As renewal and cancellation season rolls on for the television industry, one of the most high-profile cancellations (but perhaps not that surprising) was Rescue HI-Surf. The show was one of FOX's big new additions to the schedule in 2024 and it looked poised to become a staple of the network's procedural content, but it didn't quite take off in the way that they had hoped.
The show filmed in Hawaii and it was also set there, as it focused on a team of lifeguards led by stars Robbie Magasiva and Arielle Kebbel. Being that first responder dramas have performed well on FOX, it was hoped that this one might inherit the 911 audience after the network moved on from both shows in that franchise (with ABC picking up the original and spinoff Lone Star ending after five seasons) but that simply didn't happen.
It appears that this played into the network's decision to cancel the show. FOX Entertainment President Michael Thorn spoke to the press about the show's demise, saying that it "just didn’t catch on like we had hoped". He doesn't rule out working with producer John Wells and Warner Bros. TV again, adding that Recue HI-Surf just wasn't the project they needed it to be:
"We love our partnership with John Wells and Warner Brothers and hope to do more with John and are doing more with Warner Brothers, but it just didn’t resonate with our audience the way we needed to be able to return it."
The series did have a tough time holding onto its audience. Although it premiered to a very solid 4.7 million viewers back in September, its sophomore episode held onto only half of that audience. By the fourth episode, it was dipping into the 1 million territory - where it never managed to pull itself out of for the remainder of its 19-episode run.
The show was also on the expensive side of things. Although FOX Entertainment CEO Rob Wade told the press that the show's budget was not the reason for its cancellation, Deadline reports that Rescue HI-Surf was on the high end of FOX's $3M-$4M-an-episode model, which was in part due to the fact that it filmed in Hawaii.

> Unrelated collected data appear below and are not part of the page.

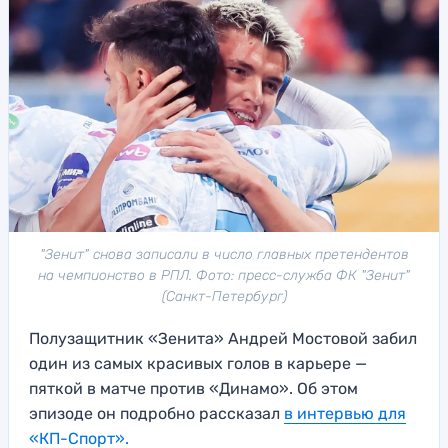
"Зенит" снова записали в число главных претендентов
на чемпионство в РПЛ. Фото: пресс-служба ФК "Зенит"
(Санкт-Петербург)
Полузащитник «Зенита» Андрей Мостовой забил
один из самых красивых голов в карьере —
пяткой в матче против «Динамо». Об этом
эпизоде он подробно рассказал
в интервью для
«КП-Спорт».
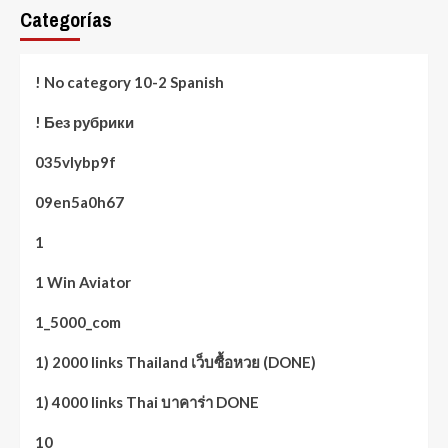
Categorías
! No category 10-2 Spanish
! Без рубрики
035vlybp9f
09en5a0h67
1
1 Win Aviator
1_5000_com
1) 2000 links Thailand เว็บซื้อหวย (DONE)
1) 4000 links Thai บาคาร่า DONE
10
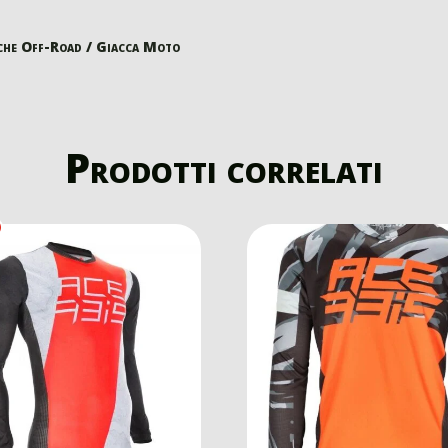
che Off-Road
/ Giacca Moto
Prodotti correlati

We've made the comparison to 911 already but it does carry a lot of weight here in gauging Rescue HI-Surf's success. The Ryan Murphy-procedural was among FOX's most-watched shows, but the network opted not to renew it after a very successful six season run as part of the collective movement of studios now looking to produce their own shows (ABC produced 911, which made it an easy pickup for that network when FOX renewal talks fell through). Its spinoff Lone Star was also a big ratings hit for Fox, but it suffered the same fate (only ABC didn't have the room to save that one).
Lone Star was used as a lead-in for Rescue HI-Surf in its final season, but that wasn't enough to build it its own audience. Many had predicted the inevitable sad outcome for the series when FOX decided to replace it as the Super Bowl lead-out back in February with The Floor season 3 premiere. It was a very rare move for a network to make but it showed a lack of confidence in the show, with many expecting its eventual cancellation from that moment on.
In another life / in a different year, Rescue HI-Surf might have thrived, but it simply wasn't to be.